Oakland Mayor Jean Quan, under attack from inside and outside her administration, announced late Wednesday that Occupy Oakland can return to the plaza in front of City Hall, an abrupt reversal that followed a night of street violence Tuesday and widespread criticism over her handling of the crisis.
As more than 1,000 people descended on Frank H. Ogawa Plaza Wednesday night, Quan called for "a minimum police presence" and said nonviolent protesters would be allowed to re-occupy the area near City Hall. One day earlier, with Quan's authorization, 400 police officers had dismantled the tent city.
Quan has been facing a growing firestorm over what some describe as a tentative, out-of-touch approach to the crisis. Earlier, Quan admitted that she had not known that police were planning to evict the protesters early Tuesday morning, saying only that she had signed off on the plan.
Dan Siegel, the mayor's longtime friend and legal adviser, said he was considering resigning over the raid. He added that city officials were divided over how to handle Occupy Oakland.
“I think a big mistake was made yesterday. A big mistake,” Siegel said during an appearance on the plaza. “I have made that clear to the mayor.”
Quan's Facebook page was filled with calls for her resignation Wednesday. After protesters distributed her cell phone number, her voicemail inbox was full. An online petition condemning Quan and City Council members for authorizing the raid has collected 1,500 signatures.

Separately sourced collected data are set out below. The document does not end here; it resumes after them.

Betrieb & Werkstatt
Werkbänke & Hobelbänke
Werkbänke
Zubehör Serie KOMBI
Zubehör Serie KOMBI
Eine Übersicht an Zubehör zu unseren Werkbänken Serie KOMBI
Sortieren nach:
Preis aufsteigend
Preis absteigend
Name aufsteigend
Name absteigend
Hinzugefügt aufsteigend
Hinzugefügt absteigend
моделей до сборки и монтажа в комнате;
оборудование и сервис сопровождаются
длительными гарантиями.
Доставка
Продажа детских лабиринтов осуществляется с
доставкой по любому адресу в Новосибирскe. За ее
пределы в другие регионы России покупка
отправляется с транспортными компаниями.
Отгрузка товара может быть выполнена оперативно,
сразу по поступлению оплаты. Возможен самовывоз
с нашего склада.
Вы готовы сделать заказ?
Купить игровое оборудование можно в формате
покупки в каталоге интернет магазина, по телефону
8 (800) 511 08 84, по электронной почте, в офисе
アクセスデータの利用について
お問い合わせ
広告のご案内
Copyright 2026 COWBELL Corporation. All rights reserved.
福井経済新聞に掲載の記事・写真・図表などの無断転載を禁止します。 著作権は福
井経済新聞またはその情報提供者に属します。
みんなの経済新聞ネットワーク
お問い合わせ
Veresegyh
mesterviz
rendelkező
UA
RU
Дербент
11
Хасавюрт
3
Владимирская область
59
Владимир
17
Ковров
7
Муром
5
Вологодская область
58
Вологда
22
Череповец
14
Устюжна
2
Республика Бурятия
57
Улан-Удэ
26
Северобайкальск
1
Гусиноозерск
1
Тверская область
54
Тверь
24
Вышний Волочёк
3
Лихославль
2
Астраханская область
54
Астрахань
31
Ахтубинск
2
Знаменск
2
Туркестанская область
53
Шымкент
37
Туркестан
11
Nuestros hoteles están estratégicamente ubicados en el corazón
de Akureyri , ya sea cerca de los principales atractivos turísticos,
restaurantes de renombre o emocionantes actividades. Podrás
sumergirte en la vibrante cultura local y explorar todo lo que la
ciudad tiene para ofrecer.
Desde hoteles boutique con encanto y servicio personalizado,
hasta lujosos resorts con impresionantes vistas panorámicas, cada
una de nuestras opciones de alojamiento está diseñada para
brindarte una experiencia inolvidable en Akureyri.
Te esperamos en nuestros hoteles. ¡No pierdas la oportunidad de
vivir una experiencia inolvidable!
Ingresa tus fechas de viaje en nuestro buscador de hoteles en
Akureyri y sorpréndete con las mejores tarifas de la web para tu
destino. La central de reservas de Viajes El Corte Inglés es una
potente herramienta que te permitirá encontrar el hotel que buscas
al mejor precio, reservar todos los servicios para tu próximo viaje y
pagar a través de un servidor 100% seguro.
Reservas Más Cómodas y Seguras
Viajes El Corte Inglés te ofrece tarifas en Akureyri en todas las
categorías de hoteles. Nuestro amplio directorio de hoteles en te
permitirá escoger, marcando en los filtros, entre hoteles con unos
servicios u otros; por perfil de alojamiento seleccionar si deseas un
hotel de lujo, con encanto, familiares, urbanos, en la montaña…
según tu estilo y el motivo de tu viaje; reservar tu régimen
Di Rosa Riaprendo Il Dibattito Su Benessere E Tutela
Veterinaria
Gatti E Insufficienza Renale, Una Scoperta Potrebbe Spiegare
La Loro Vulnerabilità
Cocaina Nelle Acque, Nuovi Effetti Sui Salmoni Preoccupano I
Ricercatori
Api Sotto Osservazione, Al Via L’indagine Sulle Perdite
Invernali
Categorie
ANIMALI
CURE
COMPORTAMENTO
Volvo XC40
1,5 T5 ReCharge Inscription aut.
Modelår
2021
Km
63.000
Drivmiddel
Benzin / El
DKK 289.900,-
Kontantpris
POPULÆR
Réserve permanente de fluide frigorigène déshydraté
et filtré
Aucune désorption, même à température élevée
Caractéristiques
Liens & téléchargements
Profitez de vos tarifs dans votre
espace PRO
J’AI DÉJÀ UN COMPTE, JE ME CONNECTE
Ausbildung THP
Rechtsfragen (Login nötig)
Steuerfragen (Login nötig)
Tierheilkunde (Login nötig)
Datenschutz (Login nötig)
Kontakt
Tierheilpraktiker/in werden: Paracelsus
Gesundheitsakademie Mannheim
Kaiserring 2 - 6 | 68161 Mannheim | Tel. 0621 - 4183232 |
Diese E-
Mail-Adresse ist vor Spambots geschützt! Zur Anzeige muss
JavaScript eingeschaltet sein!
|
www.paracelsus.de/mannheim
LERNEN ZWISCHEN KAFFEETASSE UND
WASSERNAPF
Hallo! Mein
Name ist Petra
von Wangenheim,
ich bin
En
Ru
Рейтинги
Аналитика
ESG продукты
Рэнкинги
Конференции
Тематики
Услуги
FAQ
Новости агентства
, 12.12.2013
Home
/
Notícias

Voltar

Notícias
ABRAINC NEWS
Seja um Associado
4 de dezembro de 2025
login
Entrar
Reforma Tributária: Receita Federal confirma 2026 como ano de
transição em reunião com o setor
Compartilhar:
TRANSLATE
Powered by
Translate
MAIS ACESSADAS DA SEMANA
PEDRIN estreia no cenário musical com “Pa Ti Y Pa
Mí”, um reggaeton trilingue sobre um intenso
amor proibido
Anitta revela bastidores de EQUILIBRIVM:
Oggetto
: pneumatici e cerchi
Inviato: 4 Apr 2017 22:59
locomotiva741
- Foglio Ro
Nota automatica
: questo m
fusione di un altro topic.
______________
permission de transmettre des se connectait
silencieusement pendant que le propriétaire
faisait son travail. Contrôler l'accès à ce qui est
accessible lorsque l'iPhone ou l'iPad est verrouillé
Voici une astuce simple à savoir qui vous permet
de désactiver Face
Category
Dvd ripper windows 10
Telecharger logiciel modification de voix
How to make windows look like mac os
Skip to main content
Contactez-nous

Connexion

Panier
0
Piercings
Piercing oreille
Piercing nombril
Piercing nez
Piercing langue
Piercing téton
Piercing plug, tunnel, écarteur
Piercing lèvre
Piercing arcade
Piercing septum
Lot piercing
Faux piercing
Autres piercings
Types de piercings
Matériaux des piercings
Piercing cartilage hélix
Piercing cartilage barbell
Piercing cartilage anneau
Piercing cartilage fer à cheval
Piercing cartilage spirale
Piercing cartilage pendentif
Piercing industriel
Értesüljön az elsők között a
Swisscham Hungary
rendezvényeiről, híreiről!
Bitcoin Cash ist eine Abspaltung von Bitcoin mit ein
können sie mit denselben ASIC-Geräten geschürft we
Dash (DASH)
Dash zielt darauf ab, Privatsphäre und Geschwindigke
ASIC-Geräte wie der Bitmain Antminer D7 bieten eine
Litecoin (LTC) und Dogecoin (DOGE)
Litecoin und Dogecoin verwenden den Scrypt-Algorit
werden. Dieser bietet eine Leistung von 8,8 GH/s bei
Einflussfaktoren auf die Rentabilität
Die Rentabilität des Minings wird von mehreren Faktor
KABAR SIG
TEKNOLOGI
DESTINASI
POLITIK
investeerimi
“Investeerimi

The announcements Wednesday were designed to placate the protesters, but Occupy Oakland also appeared to be dictating events. The city initially re-opened only a concrete portion of the plaza in front of City Hall, encircling the lawn where protesters had camped with a 6-foot chainlink fence. But protesters calmly removed the fence in the early evening, and some protesters began to lay down sleeping bags and drive tent stakes into the grass.
Later, Quan said Occupy Oakland would be allowed to stay on the lawn, which the city administrator previously described as a "biohazard," as long as the occupation was peaceful. Quan said she planned to "open up channels of communication" with th protesters.
"I’m a mayor of a city that has divided opinions on some things," Quan said. "I think most support the Occupy Wall Street movement. I know you guys don’t like that I look at things day by day, situation by situation. We’re going to do what keeps most people safe."
City finance officials now expect the costs of the eviction, cleanup and response to the protests to surpass $1 million, with at least half going to police overtime, according to sources familiar with the projections.
“Wall Street’s not going broke, but the city of Oakland will,” one finance official said. “We’re spending money on resources we definitely don’t have.”